Job -> Without the pictures, write the listing out again exactly as it appears.

---------- Data for this task

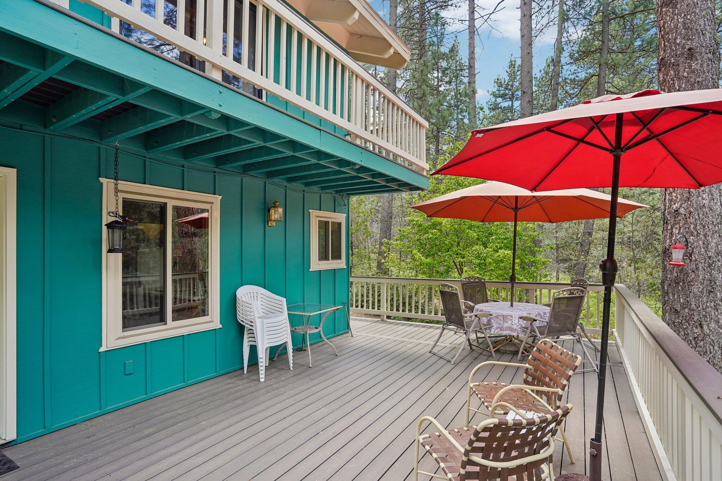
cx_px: 361
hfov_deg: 93.3
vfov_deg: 70.4
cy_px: 240
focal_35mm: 17
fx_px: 341
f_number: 8
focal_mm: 17
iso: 125
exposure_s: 1/30
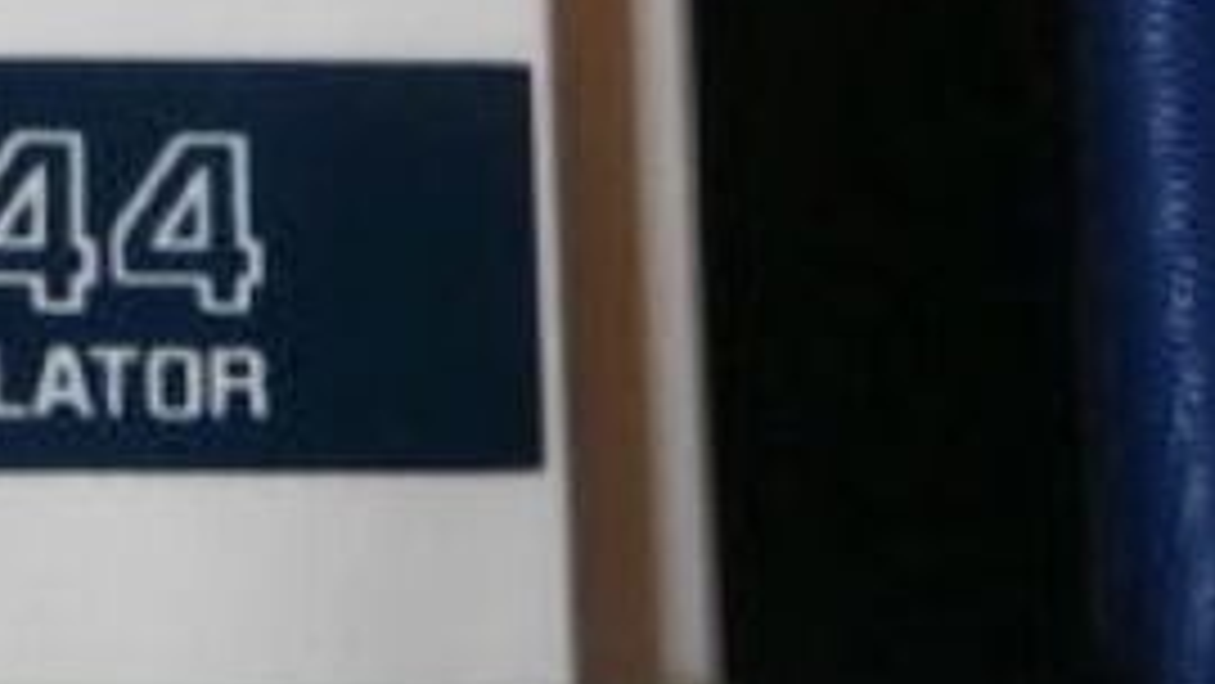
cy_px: -171
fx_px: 3383
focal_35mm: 105
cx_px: -369
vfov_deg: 11.3
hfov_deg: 18.9
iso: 200
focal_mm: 4.7
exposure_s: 1/20
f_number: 2.8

--------------------

Answer box ->
cx_px: 361
hfov_deg: 93.3
vfov_deg: 70.4
cy_px: 240
focal_35mm: 17
fx_px: 341
f_number: 8
focal_mm: 17
iso: 125
exposure_s: 1/30
cy_px: -171
fx_px: 3383
focal_35mm: 105
cx_px: -369
vfov_deg: 11.3
hfov_deg: 18.9
iso: 200
focal_mm: 4.7
exposure_s: 1/20
f_number: 2.8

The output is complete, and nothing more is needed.